Afghanistan

Watchdog calls for Australia to ‘promptly’ compensate victims of war crimes in Afghanistan

Samangan province, Afghanistan. File photo.

Human Rights Watch Australia Director Daniela Gavshon said in a dispatch Thursday that Canberra needs to “promptly compensate victims” of Australian war crimes in Afghanistan.

Gavshon said: “Criminal trials have not yet started and will likely take years. But the families of victims – who have now waited more than a decade – deserve better. Prompt and adequate payments to the victims or their families as recommended by the Brereton Report is not only legally required, but is the right thing to do.”

Responding to news that one of Australia’s most decorated living soldiers on Thursday lost a defamation lawsuit against three newspapers that accused him of involvement in the murder of six Afghans during deployment to Afghanistan, Gavshon said the verdict puts Australian war crimes investigations back into the spotlight.

“The media defended their reporting, asserting that it was true. While not a criminal trial, it is the first time a civilian court in Australia has assessed allegations of war crimes committed by an Australian soldier,” she wrote.

Federal Court judge Anthony Besanko said in Sydney on Thursday that the newspapers successfully established that their reports that former SAS corporal Ben Roberts-Smith was involved in execution and murder in Afghanistan were true and that the media outlets had “established substantial or contextual truth of allegations of murders of unarmed civilians in Afghanistan” by Roberts-Smith.

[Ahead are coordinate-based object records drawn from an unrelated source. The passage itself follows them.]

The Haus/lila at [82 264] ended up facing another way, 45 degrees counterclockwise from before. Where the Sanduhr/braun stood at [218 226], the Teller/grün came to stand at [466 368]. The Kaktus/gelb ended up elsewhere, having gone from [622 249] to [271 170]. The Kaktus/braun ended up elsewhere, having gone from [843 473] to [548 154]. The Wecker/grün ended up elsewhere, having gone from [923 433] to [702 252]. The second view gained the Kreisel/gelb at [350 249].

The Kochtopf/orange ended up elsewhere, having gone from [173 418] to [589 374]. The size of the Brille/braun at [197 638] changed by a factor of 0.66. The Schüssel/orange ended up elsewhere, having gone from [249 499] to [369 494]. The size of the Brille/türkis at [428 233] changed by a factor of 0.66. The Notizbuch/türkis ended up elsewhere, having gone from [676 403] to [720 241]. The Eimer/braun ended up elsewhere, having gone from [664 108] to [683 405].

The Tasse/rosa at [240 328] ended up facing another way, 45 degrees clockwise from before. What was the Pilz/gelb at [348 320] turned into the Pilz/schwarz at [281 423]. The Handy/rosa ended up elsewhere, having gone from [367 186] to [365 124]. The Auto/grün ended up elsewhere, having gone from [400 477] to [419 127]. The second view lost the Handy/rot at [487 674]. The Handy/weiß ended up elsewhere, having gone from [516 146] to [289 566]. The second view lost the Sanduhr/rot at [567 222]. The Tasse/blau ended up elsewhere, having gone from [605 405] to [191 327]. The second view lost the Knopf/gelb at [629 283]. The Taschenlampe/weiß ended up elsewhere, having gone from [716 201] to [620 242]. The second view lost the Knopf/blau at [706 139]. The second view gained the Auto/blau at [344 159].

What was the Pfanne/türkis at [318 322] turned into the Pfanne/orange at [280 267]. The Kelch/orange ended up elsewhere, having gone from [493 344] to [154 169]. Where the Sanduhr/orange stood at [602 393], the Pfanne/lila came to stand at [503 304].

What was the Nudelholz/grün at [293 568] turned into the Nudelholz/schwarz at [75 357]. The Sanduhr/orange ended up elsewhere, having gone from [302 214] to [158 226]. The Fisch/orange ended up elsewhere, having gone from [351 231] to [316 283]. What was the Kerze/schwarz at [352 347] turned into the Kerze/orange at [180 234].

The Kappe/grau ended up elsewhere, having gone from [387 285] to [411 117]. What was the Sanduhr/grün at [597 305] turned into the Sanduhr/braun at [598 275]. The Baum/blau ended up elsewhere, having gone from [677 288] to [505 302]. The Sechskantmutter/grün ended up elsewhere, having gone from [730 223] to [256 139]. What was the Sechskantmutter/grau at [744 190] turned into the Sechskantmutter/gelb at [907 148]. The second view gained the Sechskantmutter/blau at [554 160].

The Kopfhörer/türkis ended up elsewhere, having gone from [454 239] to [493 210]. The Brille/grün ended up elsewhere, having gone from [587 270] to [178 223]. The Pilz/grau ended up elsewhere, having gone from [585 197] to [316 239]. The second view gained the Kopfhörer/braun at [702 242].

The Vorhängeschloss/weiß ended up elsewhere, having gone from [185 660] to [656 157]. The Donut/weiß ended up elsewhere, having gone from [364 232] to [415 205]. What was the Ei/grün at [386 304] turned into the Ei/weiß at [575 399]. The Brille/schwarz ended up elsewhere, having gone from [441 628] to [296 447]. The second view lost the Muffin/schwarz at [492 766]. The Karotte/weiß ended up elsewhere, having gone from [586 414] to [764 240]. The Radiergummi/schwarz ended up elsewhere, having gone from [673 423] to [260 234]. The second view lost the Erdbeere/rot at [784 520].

Gavshon said: “The case is a victory for public interest journalism and the role it plays in bringing important issues to light.

“The verdict puts Australian war crimes investigations back into the spotlight. The media defended their reporting, asserting that it was true. While not a criminal trial, it is the first time a civilian court in Australia has assessed allegations of war crimes committed by an Australian soldier,” she wrote.

During the trial, former Special Air Service (SAS) soldiers testified to witnessing summary executions of civilians, and being bullied into proving themselves by carrying out killings themselves.

Among the news reports that the court found to be substantially true were Roberts-Smith kicking an unarmed Afghan civilian off a cliff and procuring other soldiers to shoot him, pressuring a newly deployed soldier to execute an older Afghan man, and machine-gunning a civilian with a prosthetic leg.

The Australian Office of the Special Investigator is currently investigating more than 40 incidents relating to alleged war crimes committed by Australian Special Forces in Afghanistan from 2005 to 2016. In March 2023, police made their first arrest of a soldier accused of murdering an Afghan civilian in 2012.

Under international humanitarian law, the Australian government is obligated to investigate alleged war crimes by its forces and prosecute those responsible.

The 2020 report of the Independent Afghanistan Inquiry (known as the Brereton Report) recommended the Australian government pay compensation to survivors and families of victims unlawfully killed without waiting for the establishment of individual criminal liability. The Department of Defence has said it is looking into the recommendations and how to address the issue of compensation, but they have not publicly indicated what, if any, progress has been made.

Gavshon said while criminal trials have not yet started and will likely take years, families of victims have waited for more than 10 years and that prompt and adequate payments to the victims or their families is not only legally required, but it is the right thing to do.